INTRODUÇÃO
Desde que a estrutura lógica internamente consistente não seja desafiada por ela, não há razão para
supor que uma cosmologia cultural ou modelo epistemológico totalmente falso não possa ser formado e
mantido indefinidamente por uma espécie inteligente ... o sucesso evolucionário é irrelevante para o
objetivo mérito ou validade de tais modelos (Bednarik 2011, 6–7).

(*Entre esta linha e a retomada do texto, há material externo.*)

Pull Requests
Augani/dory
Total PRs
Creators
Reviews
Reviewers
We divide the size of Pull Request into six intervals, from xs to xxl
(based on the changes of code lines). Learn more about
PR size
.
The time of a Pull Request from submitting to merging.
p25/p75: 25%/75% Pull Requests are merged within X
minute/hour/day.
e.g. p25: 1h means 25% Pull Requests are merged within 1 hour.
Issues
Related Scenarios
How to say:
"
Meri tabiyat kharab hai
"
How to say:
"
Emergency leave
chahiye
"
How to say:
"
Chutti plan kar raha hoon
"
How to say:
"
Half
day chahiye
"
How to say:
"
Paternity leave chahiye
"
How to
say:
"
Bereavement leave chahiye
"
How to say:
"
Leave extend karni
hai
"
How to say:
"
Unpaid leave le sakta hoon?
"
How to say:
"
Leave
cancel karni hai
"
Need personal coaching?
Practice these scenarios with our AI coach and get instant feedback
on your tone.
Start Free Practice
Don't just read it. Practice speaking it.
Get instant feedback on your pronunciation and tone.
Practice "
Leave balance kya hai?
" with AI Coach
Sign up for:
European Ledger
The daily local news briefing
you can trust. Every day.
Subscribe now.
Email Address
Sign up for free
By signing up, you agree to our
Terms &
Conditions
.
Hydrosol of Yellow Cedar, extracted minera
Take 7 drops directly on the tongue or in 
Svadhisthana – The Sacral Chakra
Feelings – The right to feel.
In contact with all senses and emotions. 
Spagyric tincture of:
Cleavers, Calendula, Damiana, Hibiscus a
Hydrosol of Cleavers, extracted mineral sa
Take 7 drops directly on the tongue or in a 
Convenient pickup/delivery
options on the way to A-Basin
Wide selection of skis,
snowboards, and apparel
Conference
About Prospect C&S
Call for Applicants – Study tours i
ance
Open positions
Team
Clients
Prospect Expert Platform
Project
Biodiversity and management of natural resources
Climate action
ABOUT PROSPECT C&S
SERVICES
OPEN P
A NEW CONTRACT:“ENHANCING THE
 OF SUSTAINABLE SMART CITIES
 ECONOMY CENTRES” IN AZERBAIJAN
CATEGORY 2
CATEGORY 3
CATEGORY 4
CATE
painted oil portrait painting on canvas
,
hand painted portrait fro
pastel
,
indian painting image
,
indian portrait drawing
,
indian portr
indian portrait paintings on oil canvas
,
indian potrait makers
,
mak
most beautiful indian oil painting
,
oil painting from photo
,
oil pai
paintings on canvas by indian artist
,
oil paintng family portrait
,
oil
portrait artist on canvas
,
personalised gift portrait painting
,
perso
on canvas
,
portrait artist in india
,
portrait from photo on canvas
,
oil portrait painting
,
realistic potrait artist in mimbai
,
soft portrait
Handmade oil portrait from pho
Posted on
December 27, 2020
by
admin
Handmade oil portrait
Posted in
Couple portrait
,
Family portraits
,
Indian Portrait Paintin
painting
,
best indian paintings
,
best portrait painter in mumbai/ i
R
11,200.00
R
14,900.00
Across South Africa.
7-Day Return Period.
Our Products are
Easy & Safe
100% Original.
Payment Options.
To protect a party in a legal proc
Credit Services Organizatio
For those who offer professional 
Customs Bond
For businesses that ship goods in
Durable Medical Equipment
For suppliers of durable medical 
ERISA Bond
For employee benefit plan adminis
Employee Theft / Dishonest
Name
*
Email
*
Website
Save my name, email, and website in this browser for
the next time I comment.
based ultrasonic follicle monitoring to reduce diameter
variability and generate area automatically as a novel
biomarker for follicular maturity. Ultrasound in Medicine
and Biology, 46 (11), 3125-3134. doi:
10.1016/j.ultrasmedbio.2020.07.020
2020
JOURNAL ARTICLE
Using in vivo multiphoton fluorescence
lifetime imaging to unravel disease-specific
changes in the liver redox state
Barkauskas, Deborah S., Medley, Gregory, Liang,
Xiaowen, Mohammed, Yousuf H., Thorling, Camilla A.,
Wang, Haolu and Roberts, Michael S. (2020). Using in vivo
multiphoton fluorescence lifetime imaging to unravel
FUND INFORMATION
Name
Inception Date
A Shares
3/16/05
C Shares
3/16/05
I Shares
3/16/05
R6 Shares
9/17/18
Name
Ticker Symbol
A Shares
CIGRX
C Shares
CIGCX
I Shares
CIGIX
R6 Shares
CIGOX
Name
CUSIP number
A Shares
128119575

Da mesma forma, tanto a apofenia como a pareidolia têm sido vantajosas na evolução
humana, apesar de serem crenças inteiramente errôneas, e sem dúvida contribuíram para
a formação da falsa construção da realidade que adotamos hoje. Portanto, elas não são
ferramentas úteis na pesquisa de arte rupestre, onde a questão da veracidade é de suma
importância e o raciocínio de causa e efeito precisa ser aplicado em vez do pensamento
associativo. Seus efeitos precisam ser examinados de perto e tal revisão pode se beneficiar
de um projeto sistemático. Primeiro, vários exemplos precisam ser descritos e analisados,
isto é, os elementos ou estrutura do fenômeno precisam ser submetidos a um exame
detalhado. Isso vai ajudar numa melhor apreciação dos efeitos da pareidolia, como eles
se manifestam em exemplos práticos ligados a paleoarte, e vai levar à identificação dos
fatores subjacentes. Esse processo deve então facilitar a formulação de uma síntese geral
do impacto da pareidolia nos pintores de arte rupestre.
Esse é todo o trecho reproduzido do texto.